No importaba. Por el momento, los colonos tenían razón contra Pencroff. ¿La tendrían más adelante?

Los sucesos lo dirán.

6. Se interrumpe el telégrafo entre la dehesa y el Palacio de granito

La gran preocupación de los colonos por el momento era verificar la exploración completa de la isla, ya decidido, que tendría dos fines: descubrir el ser misterioso, cuya existencia no era ya discutible, y al mismo tiempo salar qué había sido de los piratas, el retiro que habían elegido, la vida que llevaban y lo que podía temerse de su parte.

Ciro Smith deseaba partir inmediatamente, pero la expedición debía durar muchos días y parecía conveniente cargar el carro con diversos efectos de campamento y utensilios que facilitaran la organización de las etapas. Ahora bien, en aquel momento, uno de los onagros, herido en la pata, no podía ser enganchado al carro; necesitaba unos días de descanso, y se creyó poder aplazar la partida para dentro de una semana, es decir, para el 20 de noviembre. En aquella latitud, corresponde al mes de mayo de las zonas boreales, era primavera. El sol entraba en el trópico de Capricornio y daba los días más largos del año.

La época debía ser completamente favorable para la expedición proyectada, expedición que, si no alcanzaba su principal objetivo, podía ser fecunda en descubrimientos, sobre todo desde el punto de vista de las producciones naturales, puesto que Ciro Smith se proponía explorar los espesos bosques del Far-West, que se extendían hasta el extremo de la península Serpentina.

Durante los nueve días que debían preceder al de la marcha, se convino en dar la última mano a las tareas de la meseta de la Gran Vista.

Sin embargo, Ayrton debía volver a la dehesa, donde los animales domésticos reclamaban sus cuidados. Se decidió que pasaría en ella dos días y no volvería al Palacio de granito hasta después de haber dejado ampliamente provistos los establos.

Cuando iba a marchar, Ciro Smith le preguntó si quería que uno le acompañase, indicándole que la isla no era tan segura como antes.

Ayrton respondió que no necesitaba compañía, que él bastaría para todo, y que, por lo demás, no temía nada. Si ocurría algún incidente en la dehesa o en los alrededores, avisaría inmediatamente a los colonos por un telegrama dirigido al Palacio de granito.

Ayrton partió el 9 al amanecer, llevándose el carro tirado por un solo onagro, y dos horas después el timbre eléctrico anunciaba que todo lo había encontrado en orden en la dehesa.

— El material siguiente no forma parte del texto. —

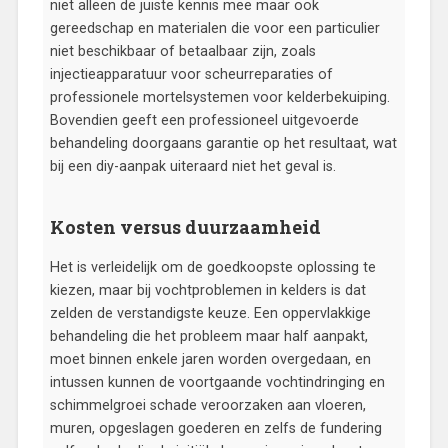
niet alleen de juiste kennis mee maar ook
gereedschap en materialen die voor een particulier
niet beschikbaar of betaalbaar zijn, zoals
injectieapparatuur voor scheurreparaties of
professionele mortelsystemen voor kelderbekuiping.
Bovendien geeft een professioneel uitgevoerde
behandeling doorgaans garantie op het resultaat, wat
bij een diy-aanpak uiteraard niet het geval is.
Kosten versus duurzaamheid
Het is verleidelijk om de goedkoopste oplossing te
kiezen, maar bij vochtproblemen in kelders is dat
zelden de verstandigste keuze. Een oppervlakkige
behandeling die het probleem maar half aanpakt,
moet binnen enkele jaren worden overgedaan, en
intussen kunnen de voortgaande vochtindringing en
schimmelgroei schade veroorzaken aan vloeren,
muren, opgeslagen goederen en zelfs de fundering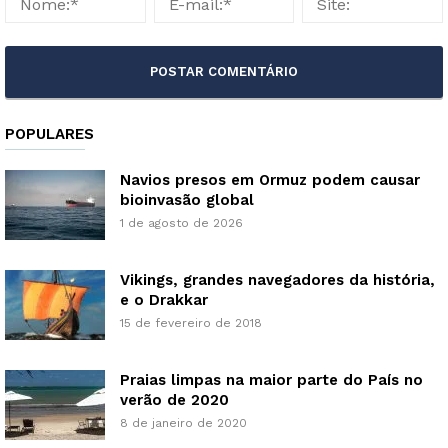
POPULARES
Navios presos em Ormuz podem causar
bioinvasão global
1 de agosto de 2026
Vikings, grandes navegadores da história,
e o Drakkar
15 de fevereiro de 2018
Praias limpas na maior parte do País no
verão de 2020
8 de janeiro de 2020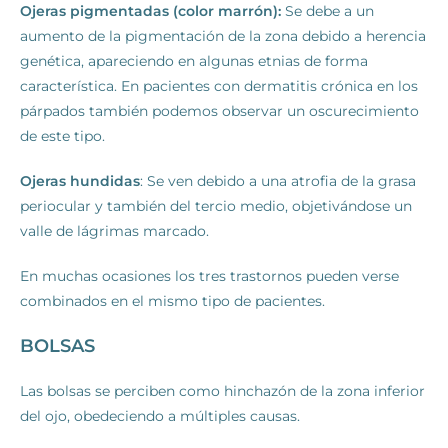
Ojeras pigmentadas (color marrón):
Se debe a un
aumento de la pigmentación de la zona debido a herencia
genética, apareciendo en algunas etnias de forma
característica. En pacientes con dermatitis crónica en los
párpados también podemos observar un oscurecimiento
de este tipo.
Ojeras hundidas
: Se ven debido a una atrofia de la grasa
periocular y también del tercio medio, objetivándose un
valle de lágrimas marcado.
En muchas ocasiones los tres trastornos pueden verse
combinados en el mismo tipo de pacientes.
BOLSAS
Las bolsas se perciben como hinchazón de la zona inferior
del ojo, obedeciendo a múltiples causas.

Durante aquellos dos días Ciro Smith se ocupó en un proyecto que debía poner el Palacio de granito al abrigo de toda sorpresa. Consistía en ocultar el orificio superior del antiguo desagüe, que estaba obstruido con cal y canto y medio oculto bajo hierbas y plantas, en el ángulo sur del lago Grant. Nada más fácil de llevar a cabo, puesto que bastaba volver a levantar dos o tres pies el nivel de las aguas del lago, que ocultarían por completo el orificio.

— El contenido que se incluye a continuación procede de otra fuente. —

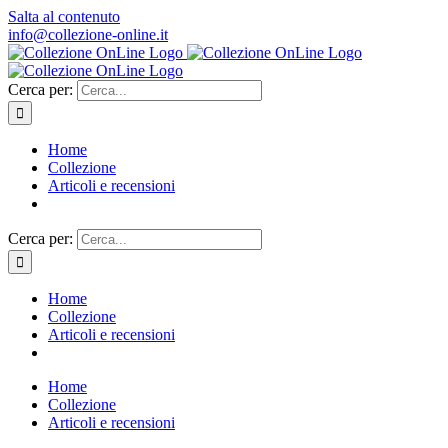
Salta al contenuto
info@collezione-online.it
Cerca per:
Home
Collezione
Articoli e recensioni
Cerca per:
Home
Collezione
Articoli e recensioni
Home
Collezione
Articoli e recensioni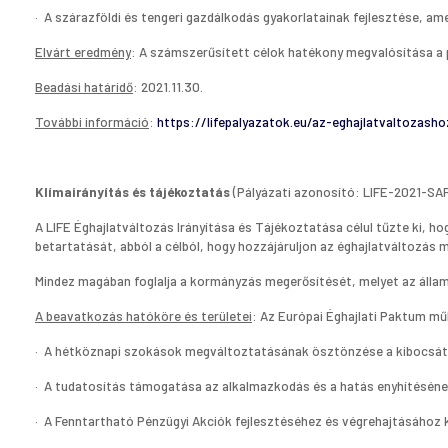
· A szárazföldi és tengeri gazdálkodás gyakorlatainak fejlesztése, 
Elvárt eredmény
: A számszerűsített célok hatékony megvalósítása a p
Beadási határidő
: 2021.11.30.
További információ
:
https://lifepalyazatok.eu/az-eghajlatvaltozasho
Klímairányítás és tájékoztatás
(Pályázati azonosító: LIFE-2021-S
A LIFE Éghajlatváltozás Irányítása és Tájékoztatása célul tűzte ki, 
betartatását, abból a célból, hogy hozzájáruljon az éghajlatváltozá
Mindez magában foglalja a kormányzás megerősítését, melyet az állam
A beavatkozás hatóköre és területei
: Az Európai Éghajlati Paktum 
· A hétköznapi szokások megváltoztatásának ösztönzése a kibocsátá
· A tudatosítás támogatása az alkalmazkodás és a hatás enyhítésének
· A Fenntartható Pénzügyi Akciók fejlesztéséhez és végrehajtásához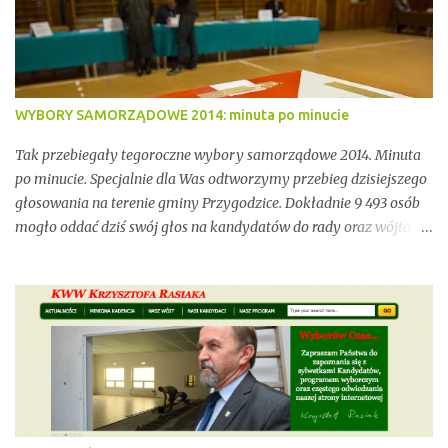
zagrożeń związanych z brakiem ciągłości dzierżawy oraz
niewystarczającym wsparciem instytucjonalnym.
WYBORY SAMORZĄDOWE 2014: minuta po minucie
Tak przebiegały tegoroczne wybory samorządowe 2014. Minuta
po minucie. Specjalnie dla Was odtworzymy przebieg dzisiejszego
głosowania na terenie gminy Przygodzice. Dokładnie 9 493 osób
mogło oddać dziś swój głos na kandydatów do rady oraz wójta.
Dopóki przy wynikach widnieje adnotacja "NIEOFICJALNE",
mówimy wyłącznie o nieoficjalnych wynikach. Proszę na to
uważać. Incydentów podczas głosowania nie brakowało.
Wszystko zawarte zostanie w poniższym kalendarium.
Zaczynamy! Wystarczy, że odświeżysz stronę, a kolejne newsy
pojawią się w tym poście. Pozostańmy w stałym kontakcie.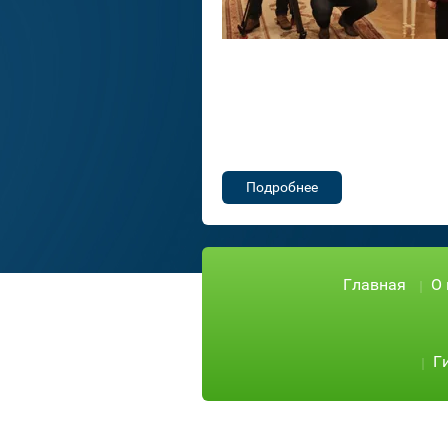
Подробнее
Главная
О
Г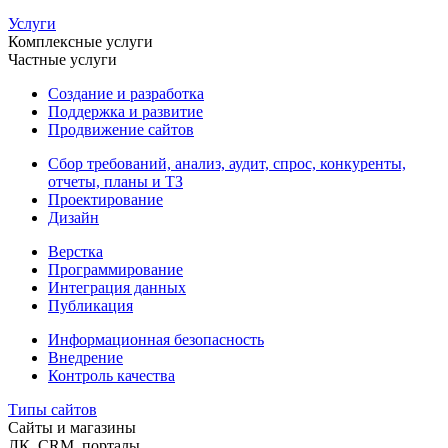
Услуги
Комплексные услуги
Частные услуги
Создание и разработка
Поддержка и развитие
Продвижение сайтов
Сбор требований, анализ, аудит, спрос, конкуренты,
отчеты, планы и ТЗ
Проектирование
Дизайн
Верстка
Программирование
Интеграция данных
Публикация
Информационная безопасность
Внедрение
Контроль качества
Типы сайтов
Сайты и магазины
ЛК, CRM, порталы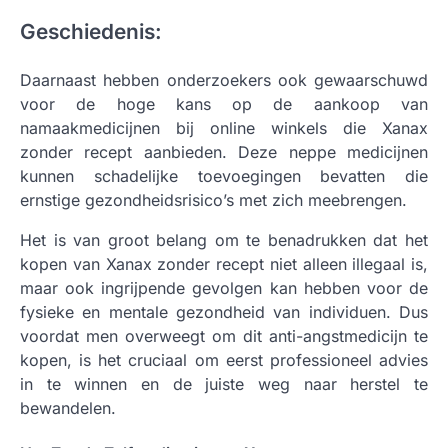
Geschiedenis:
Daarnaast hebben onderzoekers ook gewaarschuwd
voor de hoge kans op de aankoop van
namaakmedicijnen bij online winkels die Xanax
zonder recept aanbieden. Deze neppe medicijnen
kunnen schadelijke toevoegingen bevatten die
ernstige gezondheidsrisico’s met zich meebrengen.
Het is van groot belang om te benadrukken dat het
kopen van Xanax zonder recept niet alleen illegaal is,
maar ook ingrijpende gevolgen kan hebben voor de
fysieke en mentale gezondheid van individuen. Dus
voordat men overweegt om dit anti-angstmedicijn te
kopen, is het cruciaal om eerst professioneel advies
in te winnen en de juiste weg naar herstel te
bewandelen.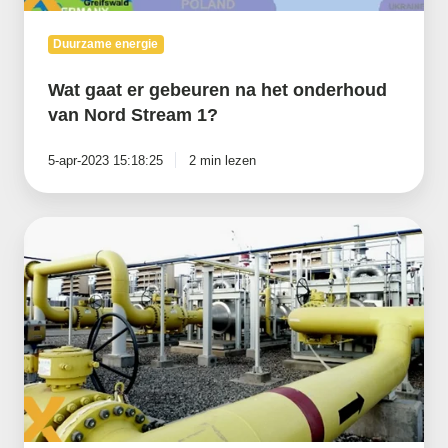
Duurzame energie
Wat gaat er gebeuren na het onderhoud
van Nord Stream 1?
5-apr-2023 15:18:25
2 min lezen
Oekraïne,
gas,
geschiedenis
en
nu….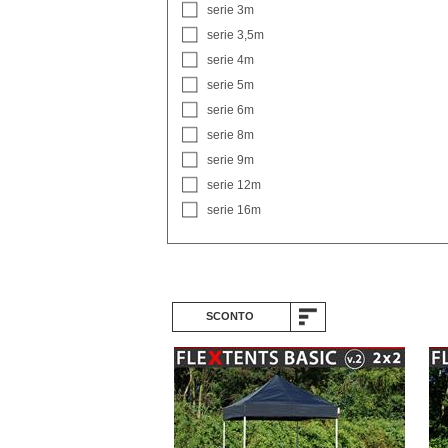
serie 3m
serie 3,5m
serie 4m
serie 5m
serie 6m
serie 8m
serie 9m
serie 12m
serie 16m
SCONTO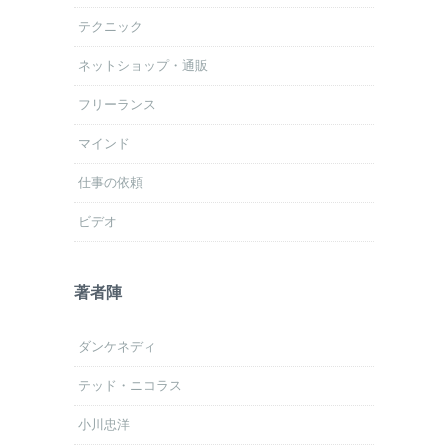
テクニック
ネットショップ・通販
フリーランス
マインド
仕事の依頼
ビデオ
著者陣
ダンケネディ
テッド・ニコラス
小川忠洋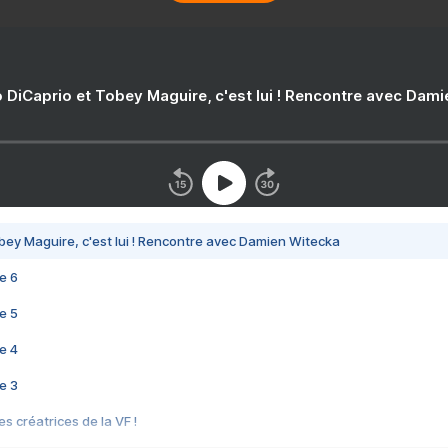
 DiCaprio et Tobey Maguire, c'est lui ! Rencontre avec Dam
bey Maguire, c'est lui ! Rencontre avec Damien Witecka
e 6
e 5
e 4
e 3
s créatrices de la VF !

Para levantar este nivel, bastaba establecer un dique a las dos sangrías hechas al lago y por las cuales se alimentaban el arroyo de la Glicerina y el de la Gran Cascada. Ciro Smith animó a los colonos para este trabajo y en breve se levantaron los dos diques, que superaban de siete a ocho pies de anchura por tres de altura, y que fueron construidos con trozos de roca bien cimentados.

Terminado ese trabajo, era imposible sospechar que en la punta del lago existiese un conducto subterráneo, por el cual se escapaba en otro tiempo el sobrante de las aguas.

Huelga decir que no se obstruyó enteramente la pequeña derivación que servía para alimentar el receptáculo del Palacio de granito y hacer funcionar el ascensor. Aquel retiro, seguro y cómodo, podía desafiar toda sorpresa y todo golpe de mano.

Las obras quedaron rápidamente realizadas y Pencroff, Gedeón Spilett y Harbert tuvieron todavía tiempo de hacer una expedición hasta el puerto del Globo. El marino deseaba ardientemente saber si la pequeña ensenada, en cuyo fondo estaba anclado el
Buenaventura,
había sido visitada por los piratas.